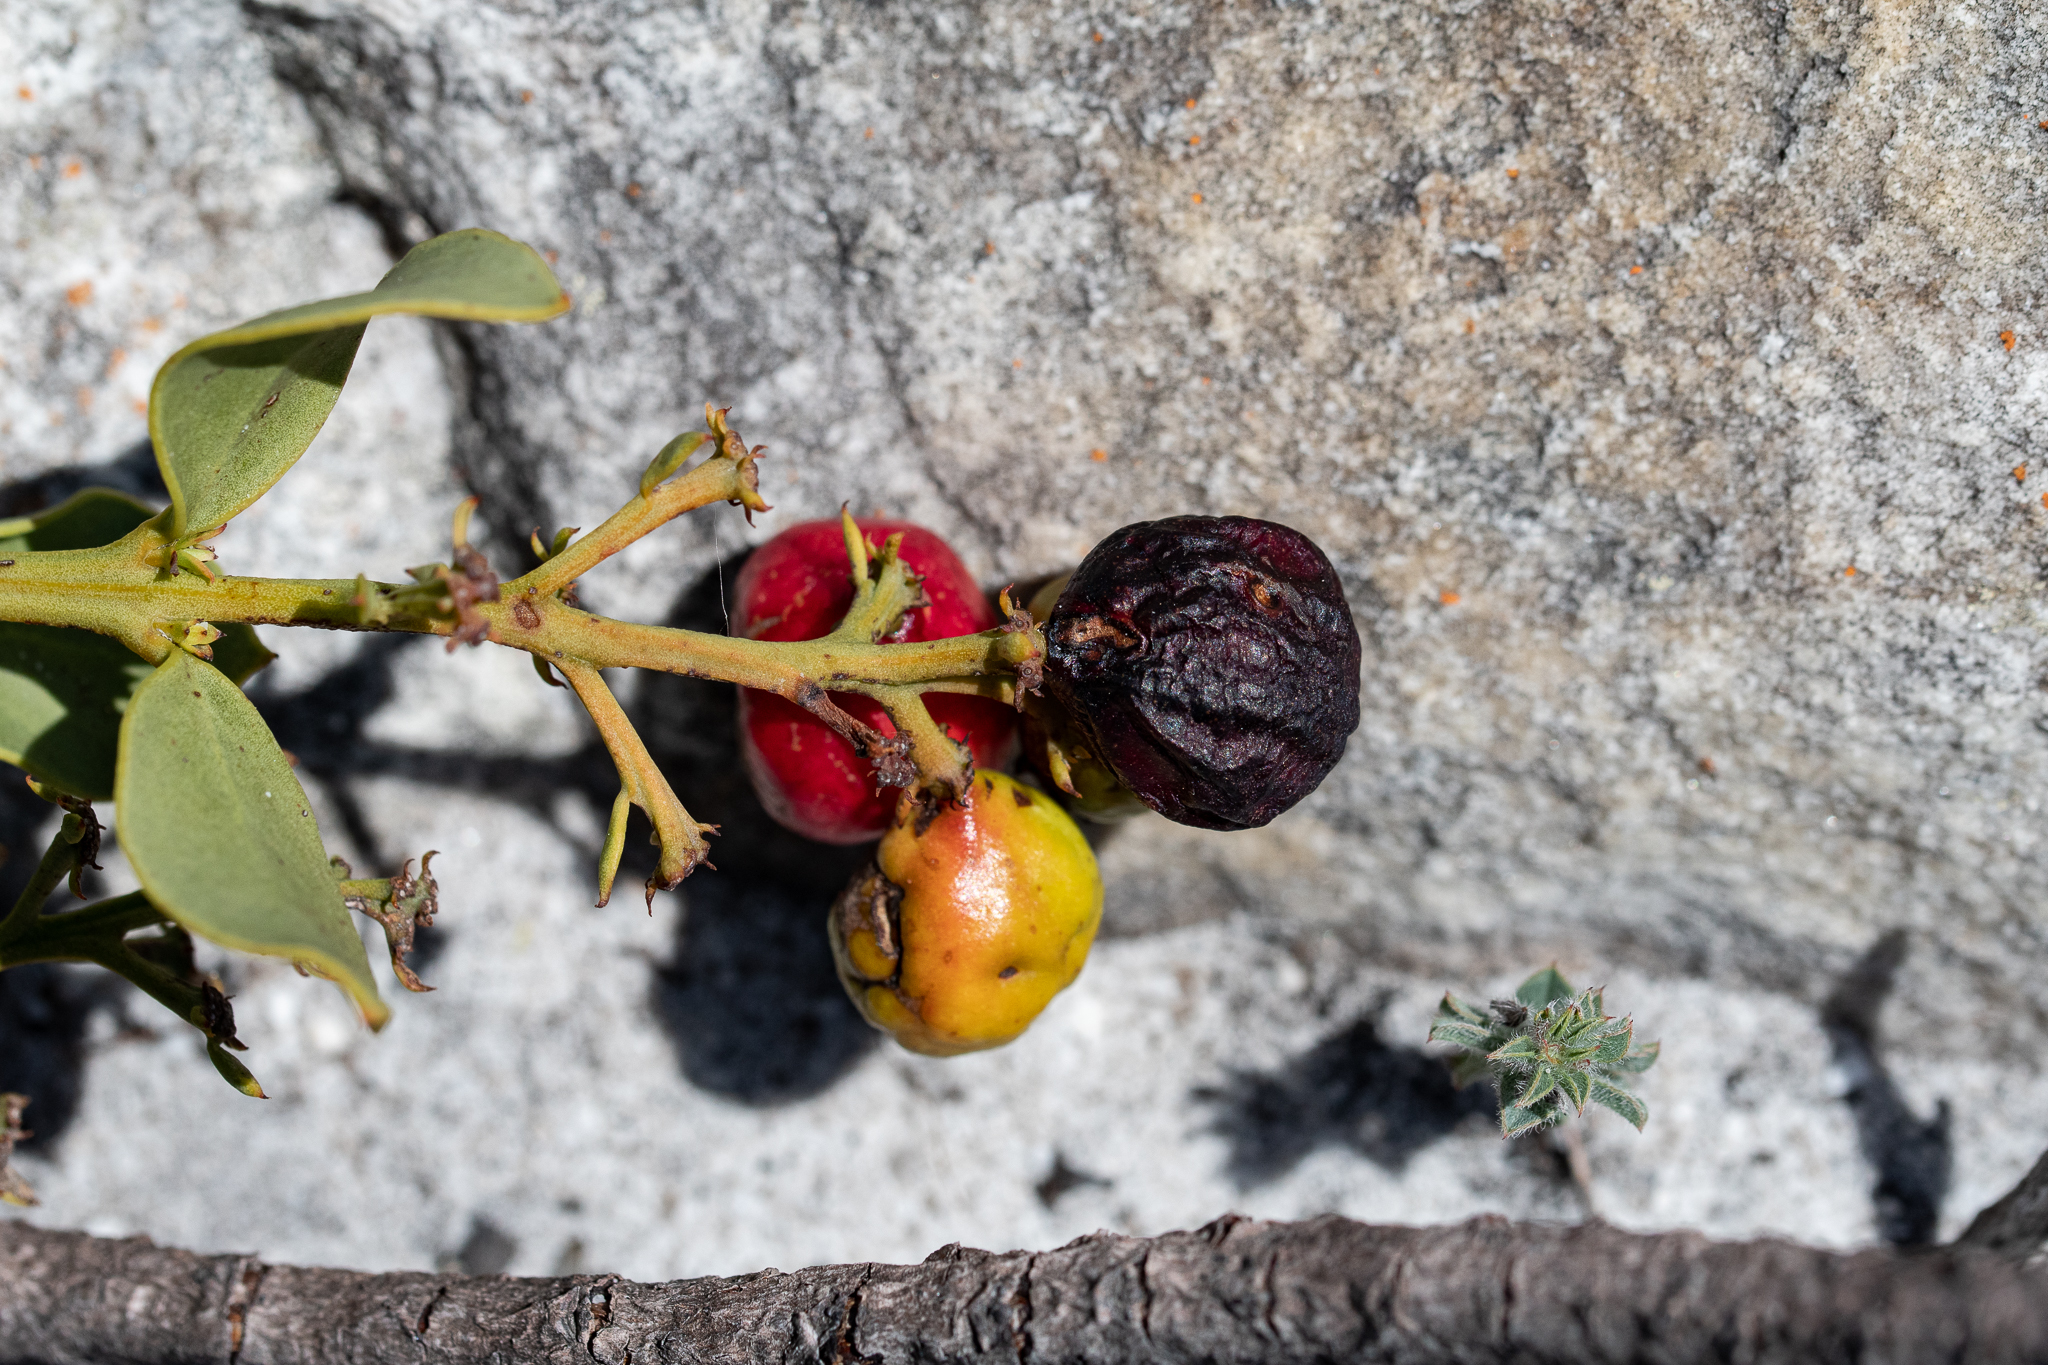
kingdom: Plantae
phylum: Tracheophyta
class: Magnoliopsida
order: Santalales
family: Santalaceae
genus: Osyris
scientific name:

Task description:
Recast the lines of the material as a JSON list of strings, one string per line with blank lines left out, starting at the line that contains "phylum: Tracheophyta" and ending at the last line of the material.

Result:
[
  "phylum: Tracheophyta",
  "class: Magnoliopsida",
  "order: Santalales",
  "family: Santalaceae",
  "genus: Osyris",
  "scientific name:"
]